§ TEXTAUSZUG
------

Der Trenchcoat sitzt locker

PALENDA BEI DEN FALKEN

Er hätte zur Polizeigewerkschaft gehen können oder zu den Kollegen vom BKA. Doch Bernd Palenda, der Interimschef des Berliner Verfassungsschutzes, wählte gleich nach seiner Vorstellung bei den Fraktionen ein anderes Ziel: die Falken. „Sozialistisch“ nennt sich der linke Jugendverband, ruft zur baldigen Luxemburg-Liebknecht-Demo auf und wirbt für das „Blockieren“ von Neonazi-Aufmärschen.

All das also, was der Verfassungsschutz bisher gerne in seiner Abteilung „Linksextremismus“ verhandelte. Und zu diesen Falken in Neukölln fuhr Palenda am Dienstagabend. Seine Behörde hatte mit ihren Schredder-Aktionen zuletzt bewiesen, dass sie wenig von dem mitbekommt, was gesellschaftlich diskutiert wird. Nun kommt der neue Chef dieser Verwaltung zu den Gebeutelsten der Berliner Neonazi-Gegner. Und hört einfach mal zu. Ein starkes Symbol.

„Ansprechbarer“ wolle der Verfassungsschutz künftig sein, hatte Palenda zuvor versprochen. Auch andere Vereine, wenn möglich auch Schulen, wolle er besuchen. Ein geschickter Zug – bescherte er seiner linken Gegenseite doch reichlich Kopfzerbrechen. Denn nach dem NSU-Versagen gilt der Geheimdienst dort umso mehr als Rechts-Wegschauer und zwielichtiger Gesinnungsschnüffler.

------

§ VORLIEGENDE DATENSÄTZE
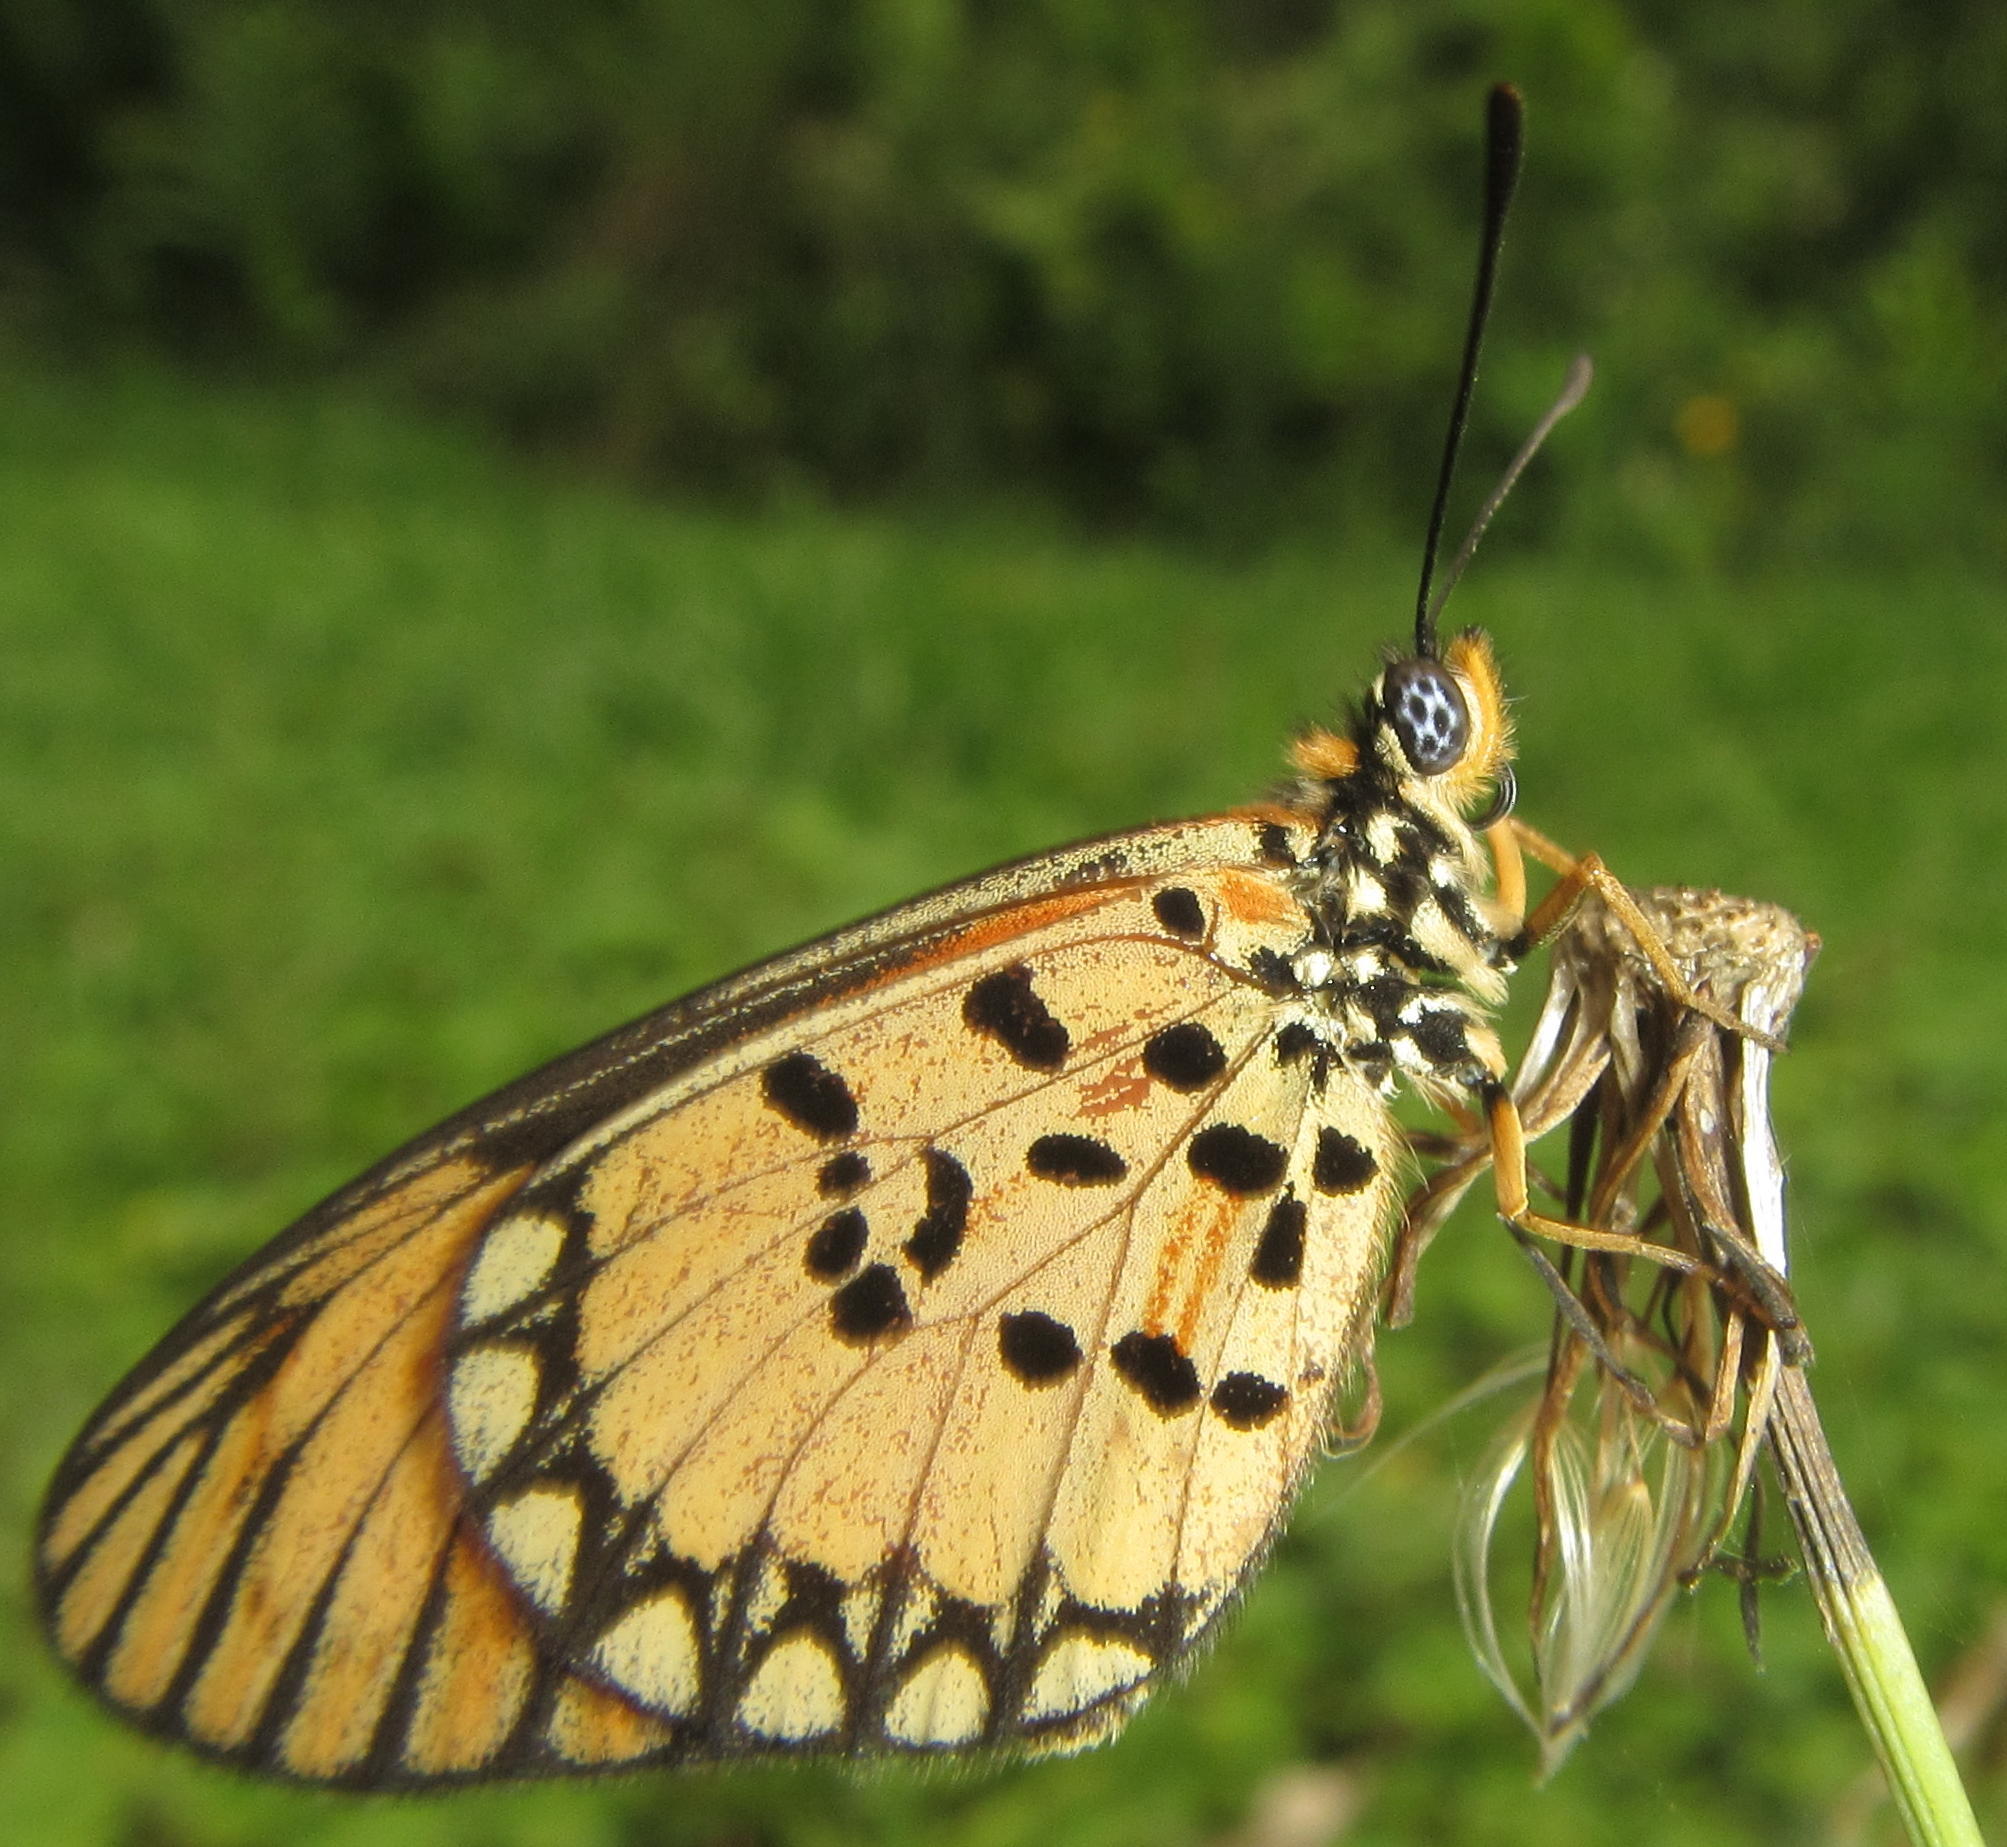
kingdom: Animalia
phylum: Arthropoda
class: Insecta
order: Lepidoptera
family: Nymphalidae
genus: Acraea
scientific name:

------

§ AUFGABEN
1. Welche Wörter stehen im Textauszug über Bernd Palenda in Anführungszeichen? Nenne alle.
2. Kopiere sämtliche Zeilen der Datensätze unverändert, aber ohne die Bilder.
Der Textauszug und die Datensätze stehen in keinem Zusammenhang.

§ LÖSUNGEN
1. „Sozialistisch“, „Blockieren“, „Linksextremismus“, „Ansprechbarer“

2.
kingdom: Animalia
phylum: Arthropoda
class: Insecta
order: Lepidoptera
family: Nymphalidae
genus: Acraea
scientific name:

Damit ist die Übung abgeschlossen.